KOBİ'lerin ülke ekonomisine çok önemli katkılarının olmasına rağmen bünyesinde bazı temel problemleri barındırdığını ifade eden Sarıtaş, "Uzman personel eksikliği, sermaye yetersizliği, kurumsallaşmadan yoksun olması ve yönetimsel sorunlar bunlardan bazılarıdır. En önemlisi ise finansman sorunudur ve bu nedenle birçok KOBİ faaliyetlerinin devamı konusunda sıkıntılar yaşamaktadır. Tüm olumsuz faktörler bir araya geldiğinde KOBİ'lerin ekonomik sistem içinde hareket kabiliyetleri azalmakta, yaşam süreleri kısalmaktadır." dedi.
DEM Parti Hakkari Milletvekili Öznur Bartin, iktidara göre her şeyin güllük gülistanlık olduğunu, hayale kapılanların kendilerinin de buna inanmalarını beklediğini söyledi.
Sanayide dönüşümü hala sağlayamamış bir Türkiye'nin olduğunu ileri süren Bartin, "Sanayi dönüşümü hala sağlanmış değil. İktidarın sanayi politikası çağ dışı olduğu gibi teknolojik üretimde de dijital çağ ile uyum içinde değiliz." ifadelerini kullandı.
DEM Parti İzmir Milletvekili Burcugül Çubuk ise TÜİK verilerine göre Türkiye'den Avrupa ülkelerine yönelik göçün yüzde 62 oranında arttığını, bunun çoğunluğunu da gençlerin oluşturduğunu öne sürdü.

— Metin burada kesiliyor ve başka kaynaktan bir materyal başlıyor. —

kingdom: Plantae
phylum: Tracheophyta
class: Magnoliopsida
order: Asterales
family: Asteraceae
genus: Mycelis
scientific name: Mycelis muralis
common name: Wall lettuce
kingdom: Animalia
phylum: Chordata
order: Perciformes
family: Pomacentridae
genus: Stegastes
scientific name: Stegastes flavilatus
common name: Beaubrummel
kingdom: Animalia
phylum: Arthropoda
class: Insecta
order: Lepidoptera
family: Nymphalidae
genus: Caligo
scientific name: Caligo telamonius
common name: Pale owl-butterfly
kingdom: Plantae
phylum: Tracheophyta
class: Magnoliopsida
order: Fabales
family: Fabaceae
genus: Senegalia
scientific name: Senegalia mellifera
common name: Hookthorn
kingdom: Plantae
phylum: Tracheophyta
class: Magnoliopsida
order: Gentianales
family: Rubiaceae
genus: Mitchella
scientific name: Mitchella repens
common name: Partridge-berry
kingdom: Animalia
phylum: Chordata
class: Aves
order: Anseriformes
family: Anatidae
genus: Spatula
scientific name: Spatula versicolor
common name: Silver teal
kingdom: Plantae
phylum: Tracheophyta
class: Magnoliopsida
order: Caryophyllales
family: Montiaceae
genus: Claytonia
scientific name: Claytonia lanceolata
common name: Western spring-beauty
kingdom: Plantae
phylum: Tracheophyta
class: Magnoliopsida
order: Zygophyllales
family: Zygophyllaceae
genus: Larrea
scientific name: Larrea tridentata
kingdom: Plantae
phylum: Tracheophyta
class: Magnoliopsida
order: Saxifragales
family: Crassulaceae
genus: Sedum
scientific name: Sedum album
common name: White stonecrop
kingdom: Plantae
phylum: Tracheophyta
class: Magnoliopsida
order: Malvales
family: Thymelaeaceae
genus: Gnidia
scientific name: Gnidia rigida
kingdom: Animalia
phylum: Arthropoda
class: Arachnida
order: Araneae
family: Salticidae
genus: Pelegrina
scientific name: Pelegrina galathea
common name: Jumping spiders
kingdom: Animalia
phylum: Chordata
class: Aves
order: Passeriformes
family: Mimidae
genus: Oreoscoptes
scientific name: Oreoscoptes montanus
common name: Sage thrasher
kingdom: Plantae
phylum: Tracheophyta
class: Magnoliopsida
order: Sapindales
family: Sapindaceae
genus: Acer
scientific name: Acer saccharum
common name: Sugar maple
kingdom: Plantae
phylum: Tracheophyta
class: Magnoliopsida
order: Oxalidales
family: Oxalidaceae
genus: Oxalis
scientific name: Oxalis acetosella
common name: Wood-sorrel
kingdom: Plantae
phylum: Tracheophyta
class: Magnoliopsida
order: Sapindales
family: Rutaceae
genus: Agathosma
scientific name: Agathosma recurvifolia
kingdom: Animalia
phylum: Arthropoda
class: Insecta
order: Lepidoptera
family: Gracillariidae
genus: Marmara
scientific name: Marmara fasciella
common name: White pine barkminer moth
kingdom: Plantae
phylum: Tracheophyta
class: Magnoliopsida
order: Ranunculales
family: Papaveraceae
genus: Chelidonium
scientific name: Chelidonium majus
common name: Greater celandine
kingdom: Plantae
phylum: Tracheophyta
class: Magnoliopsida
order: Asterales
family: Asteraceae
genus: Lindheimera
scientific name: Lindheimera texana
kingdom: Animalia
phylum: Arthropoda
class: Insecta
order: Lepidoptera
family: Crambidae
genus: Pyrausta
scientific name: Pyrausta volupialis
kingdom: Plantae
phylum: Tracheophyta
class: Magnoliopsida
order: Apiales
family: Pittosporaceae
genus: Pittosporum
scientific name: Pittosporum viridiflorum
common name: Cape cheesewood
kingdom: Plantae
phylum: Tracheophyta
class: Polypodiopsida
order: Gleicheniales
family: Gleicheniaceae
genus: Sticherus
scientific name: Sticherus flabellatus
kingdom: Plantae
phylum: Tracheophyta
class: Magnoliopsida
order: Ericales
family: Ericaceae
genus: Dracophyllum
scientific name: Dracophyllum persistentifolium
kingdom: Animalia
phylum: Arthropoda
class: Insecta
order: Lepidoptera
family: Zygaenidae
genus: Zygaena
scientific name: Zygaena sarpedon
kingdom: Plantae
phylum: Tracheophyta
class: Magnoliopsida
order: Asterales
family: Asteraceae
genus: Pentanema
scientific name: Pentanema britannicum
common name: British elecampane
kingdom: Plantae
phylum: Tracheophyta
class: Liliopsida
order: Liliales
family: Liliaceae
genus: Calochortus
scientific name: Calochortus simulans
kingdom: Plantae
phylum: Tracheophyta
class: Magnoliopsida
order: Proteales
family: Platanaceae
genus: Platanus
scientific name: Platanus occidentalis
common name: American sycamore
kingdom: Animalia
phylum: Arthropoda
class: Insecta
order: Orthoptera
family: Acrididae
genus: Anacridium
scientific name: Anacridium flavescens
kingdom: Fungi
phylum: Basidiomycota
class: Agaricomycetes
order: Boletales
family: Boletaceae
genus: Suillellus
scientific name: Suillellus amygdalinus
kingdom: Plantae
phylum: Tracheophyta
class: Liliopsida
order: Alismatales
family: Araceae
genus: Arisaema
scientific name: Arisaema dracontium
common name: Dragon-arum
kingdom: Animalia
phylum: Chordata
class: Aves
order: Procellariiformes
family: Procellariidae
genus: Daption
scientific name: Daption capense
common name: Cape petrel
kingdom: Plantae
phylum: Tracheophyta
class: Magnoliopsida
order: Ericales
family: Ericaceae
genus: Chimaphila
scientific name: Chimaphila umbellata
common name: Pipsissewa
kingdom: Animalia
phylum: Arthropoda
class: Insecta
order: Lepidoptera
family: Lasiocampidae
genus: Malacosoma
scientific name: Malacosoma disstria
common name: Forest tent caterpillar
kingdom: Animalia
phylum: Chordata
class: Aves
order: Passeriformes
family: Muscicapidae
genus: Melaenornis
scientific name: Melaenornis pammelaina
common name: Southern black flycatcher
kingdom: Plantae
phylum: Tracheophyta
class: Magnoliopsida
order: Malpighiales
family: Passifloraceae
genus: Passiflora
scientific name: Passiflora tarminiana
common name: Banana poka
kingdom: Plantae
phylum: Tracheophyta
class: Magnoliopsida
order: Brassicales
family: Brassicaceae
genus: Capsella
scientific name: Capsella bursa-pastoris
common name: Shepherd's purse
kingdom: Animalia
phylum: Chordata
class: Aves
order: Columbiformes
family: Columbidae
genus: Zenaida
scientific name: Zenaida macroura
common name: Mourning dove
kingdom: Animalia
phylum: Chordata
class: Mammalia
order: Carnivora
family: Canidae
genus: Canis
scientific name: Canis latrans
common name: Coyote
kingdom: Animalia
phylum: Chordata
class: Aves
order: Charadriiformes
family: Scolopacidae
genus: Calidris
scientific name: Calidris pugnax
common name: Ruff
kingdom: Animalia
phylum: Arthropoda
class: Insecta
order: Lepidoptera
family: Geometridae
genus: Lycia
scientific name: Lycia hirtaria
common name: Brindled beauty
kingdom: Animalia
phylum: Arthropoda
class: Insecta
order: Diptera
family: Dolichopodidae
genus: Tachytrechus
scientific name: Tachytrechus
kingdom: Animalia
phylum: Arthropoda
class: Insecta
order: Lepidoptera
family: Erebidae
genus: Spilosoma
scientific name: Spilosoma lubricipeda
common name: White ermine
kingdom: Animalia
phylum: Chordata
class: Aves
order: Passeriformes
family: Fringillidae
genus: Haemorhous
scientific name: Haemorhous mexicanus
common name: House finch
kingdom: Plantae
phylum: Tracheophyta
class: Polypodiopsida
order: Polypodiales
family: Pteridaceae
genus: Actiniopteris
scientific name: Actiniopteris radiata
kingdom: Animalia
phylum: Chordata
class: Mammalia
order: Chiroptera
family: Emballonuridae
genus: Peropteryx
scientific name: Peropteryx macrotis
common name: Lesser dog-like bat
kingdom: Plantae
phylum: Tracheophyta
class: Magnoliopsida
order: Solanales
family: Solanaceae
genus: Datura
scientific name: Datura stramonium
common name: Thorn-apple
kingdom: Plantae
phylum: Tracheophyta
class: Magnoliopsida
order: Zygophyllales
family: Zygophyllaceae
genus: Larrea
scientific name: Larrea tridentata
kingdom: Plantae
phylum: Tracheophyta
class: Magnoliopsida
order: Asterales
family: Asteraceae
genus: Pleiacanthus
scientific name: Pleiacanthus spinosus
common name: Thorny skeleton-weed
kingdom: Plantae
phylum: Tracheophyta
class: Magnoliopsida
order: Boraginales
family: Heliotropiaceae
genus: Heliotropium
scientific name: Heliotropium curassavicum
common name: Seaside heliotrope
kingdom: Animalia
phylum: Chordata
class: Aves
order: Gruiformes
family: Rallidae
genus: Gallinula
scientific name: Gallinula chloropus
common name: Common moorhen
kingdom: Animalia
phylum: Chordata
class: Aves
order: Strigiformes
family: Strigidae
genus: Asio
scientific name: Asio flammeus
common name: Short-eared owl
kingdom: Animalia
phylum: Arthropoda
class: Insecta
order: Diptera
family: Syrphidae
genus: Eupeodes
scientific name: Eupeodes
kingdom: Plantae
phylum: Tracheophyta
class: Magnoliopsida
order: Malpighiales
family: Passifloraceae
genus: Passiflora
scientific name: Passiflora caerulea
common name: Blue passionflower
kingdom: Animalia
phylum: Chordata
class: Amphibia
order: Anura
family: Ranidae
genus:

Yapılan bir araştırmaya göre, AK Parti'ye oy verenlerin büyük çoğunluğunun yurt dışında yaşamak istediğini belirttiğini iddia eden Çubuk, "Tüm meslek grupları, mesleğini yapabilmek için yurt dışına gidiyor, gitmek zorunda kalıyor. Gençler daha fazla kazanmak için değil bilim üretebilecekleri yerlere gidiyor." diye konuştu.